Analyze the number of normal, standard, and emergency changes, how many of them were successful, how many emergency changes were in fact actually emergencies, and if the risks were actually worth it. This should help you understand if you have way too many emergency changes approved in your organization.
If you do, try to understand why. Maybe it's an organization’s culture that encourages high-risk behavior in exchange for speed. Or it could be a passing trend; maybe the organization is fending off a series of targeted cyber-attacks.
Either way, focus on reducing emergency changes in the long run. This will be a fine balance; inculcate a culture of treating all changes as normal and you may face significant costs as services go down for long durations.
Make sure the ECAB team has the expertise and authority for approving the change
It’s relatively easy to build a CAB with members having the relevant expertise and authority for the change, but it requires a bit more effort for ECAB. When speed is important, it may not be easy to get all the members of CAB to discuss and approve the change - hence the ECAB. But this does not mean people without the expertise should make the decision.

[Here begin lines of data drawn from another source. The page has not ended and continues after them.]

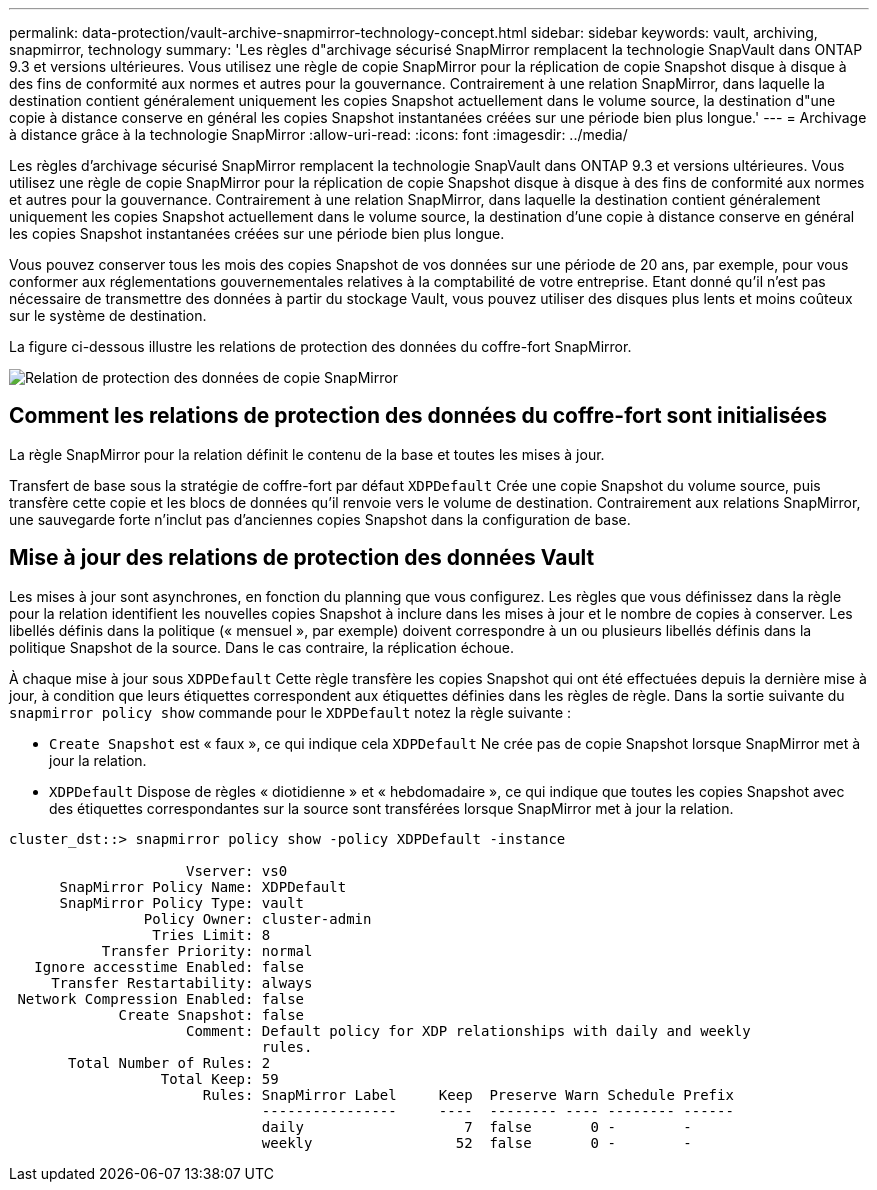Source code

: ---
permalink: data-protection/vault-archive-snapmirror-technology-concept.html 
sidebar: sidebar 
keywords: vault, archiving, snapmirror, technology 
summary: 'Les règles d"archivage sécurisé SnapMirror remplacent la technologie SnapVault dans ONTAP 9.3 et versions ultérieures. Vous utilisez une règle de copie SnapMirror pour la réplication de copie Snapshot disque à disque à des fins de conformité aux normes et autres pour la gouvernance. Contrairement à une relation SnapMirror, dans laquelle la destination contient généralement uniquement les copies Snapshot actuellement dans le volume source, la destination d"une copie à distance conserve en général les copies Snapshot instantanées créées sur une période bien plus longue.' 
---
= Archivage à distance grâce à la technologie SnapMirror
:allow-uri-read: 
:icons: font
:imagesdir: ../media/


[role="lead"]
Les règles d'archivage sécurisé SnapMirror remplacent la technologie SnapVault dans ONTAP 9.3 et versions ultérieures. Vous utilisez une règle de copie SnapMirror pour la réplication de copie Snapshot disque à disque à des fins de conformité aux normes et autres pour la gouvernance. Contrairement à une relation SnapMirror, dans laquelle la destination contient généralement uniquement les copies Snapshot actuellement dans le volume source, la destination d'une copie à distance conserve en général les copies Snapshot instantanées créées sur une période bien plus longue.

Vous pouvez conserver tous les mois des copies Snapshot de vos données sur une période de 20 ans, par exemple, pour vous conformer aux réglementations gouvernementales relatives à la comptabilité de votre entreprise. Etant donné qu'il n'est pas nécessaire de transmettre des données à partir du stockage Vault, vous pouvez utiliser des disques plus lents et moins coûteux sur le système de destination.

La figure ci-dessous illustre les relations de protection des données du coffre-fort SnapMirror.

image::../media/snapvault-data-protection.gif[Relation de protection des données de copie SnapMirror]



== Comment les relations de protection des données du coffre-fort sont initialisées

La règle SnapMirror pour la relation définit le contenu de la base et toutes les mises à jour.

Transfert de base sous la stratégie de coffre-fort par défaut `XDPDefault` Crée une copie Snapshot du volume source, puis transfère cette copie et les blocs de données qu'il renvoie vers le volume de destination. Contrairement aux relations SnapMirror, une sauvegarde forte n'inclut pas d'anciennes copies Snapshot dans la configuration de base.



== Mise à jour des relations de protection des données Vault

Les mises à jour sont asynchrones, en fonction du planning que vous configurez. Les règles que vous définissez dans la règle pour la relation identifient les nouvelles copies Snapshot à inclure dans les mises à jour et le nombre de copies à conserver. Les libellés définis dans la politique (« mensuel », par exemple) doivent correspondre à un ou plusieurs libellés définis dans la politique Snapshot de la source. Dans le cas contraire, la réplication échoue.

À chaque mise à jour sous `XDPDefault` Cette règle transfère les copies Snapshot qui ont été effectuées depuis la dernière mise à jour, à condition que leurs étiquettes correspondent aux étiquettes définies dans les règles de règle. Dans la sortie suivante du `snapmirror policy show` commande pour le `XDPDefault` notez la règle suivante :

* `Create Snapshot` est « faux », ce qui indique cela `XDPDefault` Ne crée pas de copie Snapshot lorsque SnapMirror met à jour la relation.
* `XDPDefault` Dispose de règles « diotidienne » et « hebdomadaire », ce qui indique que toutes les copies Snapshot avec des étiquettes correspondantes sur la source sont transférées lorsque SnapMirror met à jour la relation.


[listing]
----
cluster_dst::> snapmirror policy show -policy XDPDefault -instance

                     Vserver: vs0
      SnapMirror Policy Name: XDPDefault
      SnapMirror Policy Type: vault
                Policy Owner: cluster-admin
                 Tries Limit: 8
           Transfer Priority: normal
   Ignore accesstime Enabled: false
     Transfer Restartability: always
 Network Compression Enabled: false
             Create Snapshot: false
                     Comment: Default policy for XDP relationships with daily and weekly
                              rules.
       Total Number of Rules: 2
                  Total Keep: 59
                       Rules: SnapMirror Label     Keep  Preserve Warn Schedule Prefix
                              ----------------     ----  -------- ---- -------- ------
                              daily                   7  false       0 -        -
                              weekly                 52  false       0 -        -
----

It may be a good idea to form a clear picture of the chain of command and field of expertise among the CAB so that everyone knows who is absolutely necessary to form the ECAB for the specific emergency. For example, in the case of isolating a network to mitigate a cyberattack, network engineers may be important.
And at the same time, it would be prudent to not rely on one single person for expertise on a subject. Emergency changes should not be delayed just because of the absence of one person.

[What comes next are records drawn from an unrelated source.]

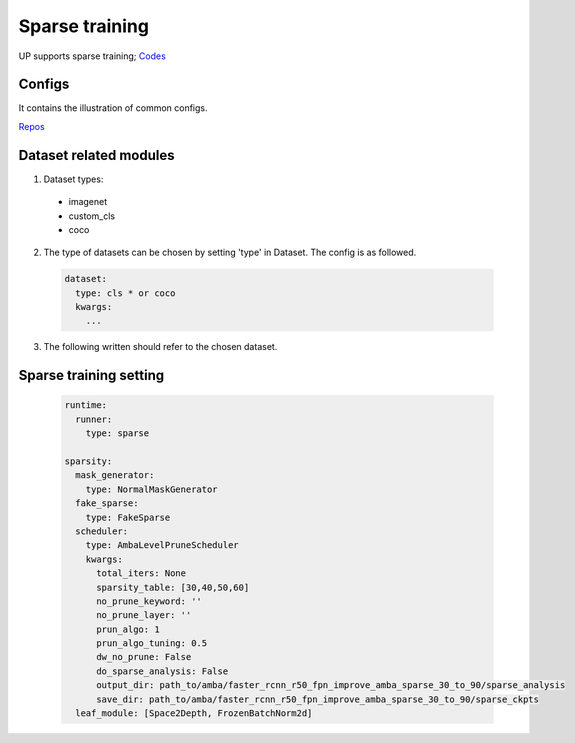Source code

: Sparse training
===============

UP supports sparse training;
`Codes <https://gitlab.bj.sensetime.com/spring2/united-perception/-/tree/master/up/tasks/sparse>`_

Configs
-------

It contains the illustration of common configs.

`Repos <https://gitlab.bj.sensetime.com/spring2/united-perception/-/tree/master/configs/sparse>`_

Dataset related modules
-----------------------

1. Dataset types:

  * imagenet
  * custom_cls
  * coco

2. The type of datasets can be chosen by setting 'type' in Dataset. The config is as followed.

  .. code-block:: yaml

    dataset:
      type: cls * or coco
      kwargs:
        ...

3. The following written should refer to the chosen dataset.

Sparse training setting
-----------------------

  .. code-block:: yaml

    runtime:
      runner:
        type: sparse

    sparsity:
      mask_generator:
        type: NormalMaskGenerator
      fake_sparse:
        type: FakeSparse
      scheduler:
        type: AmbaLevelPruneScheduler
        kwargs:
          total_iters: None
          sparsity_table: [30,40,50,60]
          no_prune_keyword: ''
          no_prune_layer: ''
          prun_algo: 1
          prun_algo_tuning: 0.5
          dw_no_prune: False
          do_sparse_analysis: False
          output_dir: path_to/amba/faster_rcnn_r50_fpn_improve_amba_sparse_30_to_90/sparse_analysis
          save_dir: path_to/amba/faster_rcnn_r50_fpn_improve_amba_sparse_30_to_90/sparse_ckpts
      leaf_module: [Space2Depth, FrozenBatchNorm2d]



Fix first, (but definitely) document later
When delays in change can be costly, you’ll need to come up with quick solutions and deploy them in the shortest possible time. And while documenting the changes and their impact is important, the priority should be on implementing the change. Focus on designing the solution and planning how it will be rolled out.
But once implemented, the change and the affected components must be tracked and documented, both for further support and for clarity among the IT support team.
Don’t forget to communicate
When changes are rolled out rapidly, communication often takes a backseat, and this is reasonable. When a plane is on a downward spiral, the first job of the pilots is not to announce to the passengers that the engines are on fire or that there’s smoke in the cabin.
But once the changes are implemented and the smoke clears up, it's important to let the stakeholders, the employees, and the users know what necessitated the change, what was changed, and how it will affect them. To use the aviation analogy again, it may be a good idea to keep the ANC acronym - Aviate, Navigate, Communicate in your mind. Get your aircraft flying again, point it in the right direction, and communicate with the affected players.
"Your approach to managing the change shouldn't be drastically different than your typical change management process. The major difference is how quickly communication of a change needs to take place.
Frequently Asked Questions
What are the different types of change according to ITIL?
The three types of changes are normal, standard, and emergency changes. Standard changes are carried out often, they’re predictable and often follow a set of repeatable steps. Normal changes are planned changes, but require a specific and unique approach, and are not routine. Emergency changes are similar to normal changes but are in response to something that requires immediate attention, such as security issues. They’re often executed on a shorter timeframe compared to other changes.
When does a change becomes an emergency change?
When a change has to be executed in a short time frame, when delays can be costly to the business, the change becomes an emergency change. They’re necessary to ensure service continuity and uninterrupted service delivery.